(Task description) Transcribe the records in their entirety, exactly as given.

(Material provided)

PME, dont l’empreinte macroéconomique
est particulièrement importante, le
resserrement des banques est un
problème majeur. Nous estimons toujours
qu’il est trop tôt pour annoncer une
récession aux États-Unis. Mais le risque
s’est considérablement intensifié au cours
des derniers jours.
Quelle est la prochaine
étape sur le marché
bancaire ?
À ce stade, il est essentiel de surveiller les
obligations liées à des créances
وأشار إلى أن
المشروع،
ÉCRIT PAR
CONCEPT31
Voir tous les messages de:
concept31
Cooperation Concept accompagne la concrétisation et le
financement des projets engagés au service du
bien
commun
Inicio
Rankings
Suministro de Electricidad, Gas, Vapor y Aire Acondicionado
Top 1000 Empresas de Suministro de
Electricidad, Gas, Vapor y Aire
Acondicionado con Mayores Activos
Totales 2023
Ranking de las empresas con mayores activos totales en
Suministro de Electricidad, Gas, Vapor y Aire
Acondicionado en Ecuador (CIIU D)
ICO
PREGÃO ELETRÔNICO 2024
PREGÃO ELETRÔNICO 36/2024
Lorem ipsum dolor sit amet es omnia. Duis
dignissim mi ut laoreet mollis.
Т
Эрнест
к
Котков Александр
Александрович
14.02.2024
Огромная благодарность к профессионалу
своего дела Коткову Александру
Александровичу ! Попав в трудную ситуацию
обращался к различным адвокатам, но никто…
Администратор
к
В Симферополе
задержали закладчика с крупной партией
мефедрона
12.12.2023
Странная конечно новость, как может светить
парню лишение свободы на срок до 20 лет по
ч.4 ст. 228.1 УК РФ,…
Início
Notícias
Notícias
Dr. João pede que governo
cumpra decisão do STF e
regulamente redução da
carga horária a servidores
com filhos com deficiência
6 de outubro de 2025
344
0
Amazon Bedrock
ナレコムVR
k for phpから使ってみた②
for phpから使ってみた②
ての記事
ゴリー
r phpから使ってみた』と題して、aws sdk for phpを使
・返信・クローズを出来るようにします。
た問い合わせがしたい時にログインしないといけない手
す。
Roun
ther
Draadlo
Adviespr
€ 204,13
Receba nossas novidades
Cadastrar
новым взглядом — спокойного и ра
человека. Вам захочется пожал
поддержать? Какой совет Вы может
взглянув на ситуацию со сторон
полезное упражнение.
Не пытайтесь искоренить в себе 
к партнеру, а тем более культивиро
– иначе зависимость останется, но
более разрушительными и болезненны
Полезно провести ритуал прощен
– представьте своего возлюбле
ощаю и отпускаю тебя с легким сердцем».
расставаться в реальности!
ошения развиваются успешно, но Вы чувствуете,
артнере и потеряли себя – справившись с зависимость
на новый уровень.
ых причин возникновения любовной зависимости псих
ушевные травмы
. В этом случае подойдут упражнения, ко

(Task answer)
PME, dont l’empreinte macroéconomique
est particulièrement importante, le
resserrement des banques est un
problème majeur. Nous estimons toujours
qu’il est trop tôt pour annoncer une
récession aux États-Unis. Mais le risque
s’est considérablement intensifié au cours
des derniers jours.
Quelle est la prochaine
étape sur le marché
bancaire ?
À ce stade, il est essentiel de surveiller les
obligations liées à des créances
وأشار إلى أن
المشروع،
ÉCRIT PAR
CONCEPT31
Voir tous les messages de:
concept31
Cooperation Concept accompagne la concrétisation et le
financement des projets engagés au service du
bien
commun
Inicio
Rankings
Suministro de Electricidad, Gas, Vapor y Aire Acondicionado
Top 1000 Empresas de Suministro de
Electricidad, Gas, Vapor y Aire
Acondicionado con Mayores Activos
Totales 2023
Ranking de las empresas con mayores activos totales en
Suministro de Electricidad, Gas, Vapor y Aire
Acondicionado en Ecuador (CIIU D)
ICO
PREGÃO ELETRÔNICO 2024
PREGÃO ELETRÔNICO 36/2024
Lorem ipsum dolor sit amet es omnia. Duis
dignissim mi ut laoreet mollis.
Т
Эрнест
к
Котков Александр
Александрович
14.02.2024
Огромная благодарность к профессионалу
своего дела Коткову Александру
Александровичу ! Попав в трудную ситуацию
обращался к различным адвокатам, но никто…
Администратор
к
В Симферополе
задержали закладчика с крупной партией
мефедрона
12.12.2023
Странная конечно новость, как может светить
парню лишение свободы на срок до 20 лет по
ч.4 ст. 228.1 УК РФ,…
Início
Notícias
Notícias
Dr. João pede que governo
cumpra decisão do STF e
regulamente redução da
carga horária a servidores
com filhos com deficiência
6 de outubro de 2025
344
0
Amazon Bedrock
ナレコムVR
k for phpから使ってみた②
for phpから使ってみた②
ての記事
ゴリー
r phpから使ってみた』と題して、aws sdk for phpを使
・返信・クローズを出来るようにします。
た問い合わせがしたい時にログインしないといけない手
す。
Roun
ther
Draadlo
Adviespr
€ 204,13
Receba nossas novidades
Cadastrar
новым взглядом — спокойного и ра
человека. Вам захочется пожал
поддержать? Какой совет Вы может
взглянув на ситуацию со сторон
полезное упражнение.
Не пытайтесь искоренить в себе 
к партнеру, а тем более культивиро
– иначе зависимость останется, но
более разрушительными и болезненны
Полезно провести ритуал прощен
– представьте своего возлюбле
ощаю и отпускаю тебя с легким сердцем».
расставаться в реальности!
ошения развиваются успешно, но Вы чувствуете,
артнере и потеряли себя – справившись с зависимость
на новый уровень.
ых причин возникновения любовной зависимости псих
ушевные травмы
. В этом случае подойдут упражнения, ко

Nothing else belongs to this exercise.